American classical composer (born 1958)

Lisa Scola Prosek (born March 25, 1958) is an American composer and librettist. Among her compositions are two oratorios and seven operas. She is San Francisco Bay Area-based.

==Life and career==
Scola Prosek was born in New Jersey and raised in Rome. She graduated from Princeton University, where she studied with Milton Babbitt, Edward T. Cone, Lukas Foss, and Gaetano Giani Luporini. She was commissioned by San Francisco's Thick House Theater for her operas Daughter of the Red Tzar, Belfagor and Sail the Blue Aegean. Her first operatic composition was Satyricon which premiered in 2002.

She is the recipient of several commissions, grants and awards, including from the Argosy Foundation Contemporary Music Fund, the LEF Foundation, Meet The Composer, Theatre Bay Area, The Hewlett Foundation, the Zellerbach Foundation, and the American Composers Forum.

In addition to her work as a composer, she is principal pianist and general manager of the San Francisco Composers Chamber Orchestra.

== Works ==

===Chamber operas===
- Satyricon (2002)
- I Quaderni di Leonardo (2006). Opera in Italian, text by the composer, with chamber orchestra, Thick House Theater, San Francisco. Videography by Jakub Kalousek. Jim Cave, director.
- Belfagor (2007). Based on Machiavelliʼs novella Belfagor arcidiavolo. Thick House Theater, San Francisco. Performed as a Video-Opera with chamber orchestra, Martha Stoddard, conducting. Directed by Jim Cave.
- Trap Door (2008). A chamber video opera. Commissioned by The Lab/Art group. Residency at The Lab, 16th Street, San Francisco. In English, based on one soldierʼs experiences in Iraq. Directed by Jim Cave, video sets by Jakub Kalousek.
- Dieci Giorni (2010). Premiered at Thick House in San Francisco, written in collaboration with composer Erling Wold based on Boccaccio's The Decameron.
- Daughter of the Red Tzar (2012). Commissioned for Thick House Theater and produced with Art Space Development Corporation and First Look Sonoma.
- The Lariat (2014). Based on The Lariat, a novella by Jaime de Angulo. The first public workshop performance took place at San Francisco's Un-Scripted Theatre in June 2014.

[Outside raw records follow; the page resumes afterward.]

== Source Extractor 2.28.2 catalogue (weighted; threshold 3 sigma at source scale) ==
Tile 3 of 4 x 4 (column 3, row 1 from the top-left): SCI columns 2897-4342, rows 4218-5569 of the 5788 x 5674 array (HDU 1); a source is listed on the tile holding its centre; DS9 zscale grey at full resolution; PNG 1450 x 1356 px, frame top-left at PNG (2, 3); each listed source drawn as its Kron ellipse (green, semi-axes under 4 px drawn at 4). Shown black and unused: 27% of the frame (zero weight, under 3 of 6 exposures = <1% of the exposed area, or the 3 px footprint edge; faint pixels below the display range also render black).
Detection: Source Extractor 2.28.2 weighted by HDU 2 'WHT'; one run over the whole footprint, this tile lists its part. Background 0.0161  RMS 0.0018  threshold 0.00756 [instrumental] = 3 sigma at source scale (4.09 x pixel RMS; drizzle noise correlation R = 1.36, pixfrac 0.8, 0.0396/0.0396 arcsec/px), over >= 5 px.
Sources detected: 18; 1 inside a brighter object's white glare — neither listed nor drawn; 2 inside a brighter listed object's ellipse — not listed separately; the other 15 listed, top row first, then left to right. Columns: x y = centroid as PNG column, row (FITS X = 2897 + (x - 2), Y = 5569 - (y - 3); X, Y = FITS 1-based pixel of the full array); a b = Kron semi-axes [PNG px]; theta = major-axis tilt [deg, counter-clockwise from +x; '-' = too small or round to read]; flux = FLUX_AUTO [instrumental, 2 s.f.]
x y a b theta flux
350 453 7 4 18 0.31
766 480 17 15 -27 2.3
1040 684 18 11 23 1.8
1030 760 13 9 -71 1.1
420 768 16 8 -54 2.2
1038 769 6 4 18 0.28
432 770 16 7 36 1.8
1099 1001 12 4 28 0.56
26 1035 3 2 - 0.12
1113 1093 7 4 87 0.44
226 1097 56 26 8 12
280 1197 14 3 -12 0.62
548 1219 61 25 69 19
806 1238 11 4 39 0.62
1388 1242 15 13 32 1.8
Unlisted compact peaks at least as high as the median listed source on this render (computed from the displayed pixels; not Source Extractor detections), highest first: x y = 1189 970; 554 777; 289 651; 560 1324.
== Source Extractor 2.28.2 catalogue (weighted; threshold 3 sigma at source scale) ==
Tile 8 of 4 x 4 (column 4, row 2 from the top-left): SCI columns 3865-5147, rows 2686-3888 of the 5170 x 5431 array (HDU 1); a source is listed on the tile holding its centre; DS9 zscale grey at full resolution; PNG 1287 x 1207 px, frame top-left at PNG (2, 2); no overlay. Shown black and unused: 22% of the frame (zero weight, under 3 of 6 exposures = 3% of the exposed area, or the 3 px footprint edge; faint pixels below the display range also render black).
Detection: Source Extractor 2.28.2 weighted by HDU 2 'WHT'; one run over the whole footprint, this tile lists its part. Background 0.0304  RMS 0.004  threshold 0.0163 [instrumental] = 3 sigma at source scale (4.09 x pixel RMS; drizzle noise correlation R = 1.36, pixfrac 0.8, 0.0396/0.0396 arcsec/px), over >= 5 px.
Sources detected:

===Choral works and song cycles===

- Libera Me (2006). For Choir and orchestra: Schola Cantorum San Francisco and the San Francisco Composers Chamber Orchestra, Old First Church, San Francisco.
- En una Noche (2006). For the National Shrine of St. Francis of Assisi, Song cycle for soprano and viola, with texts from Saint John of the Cross.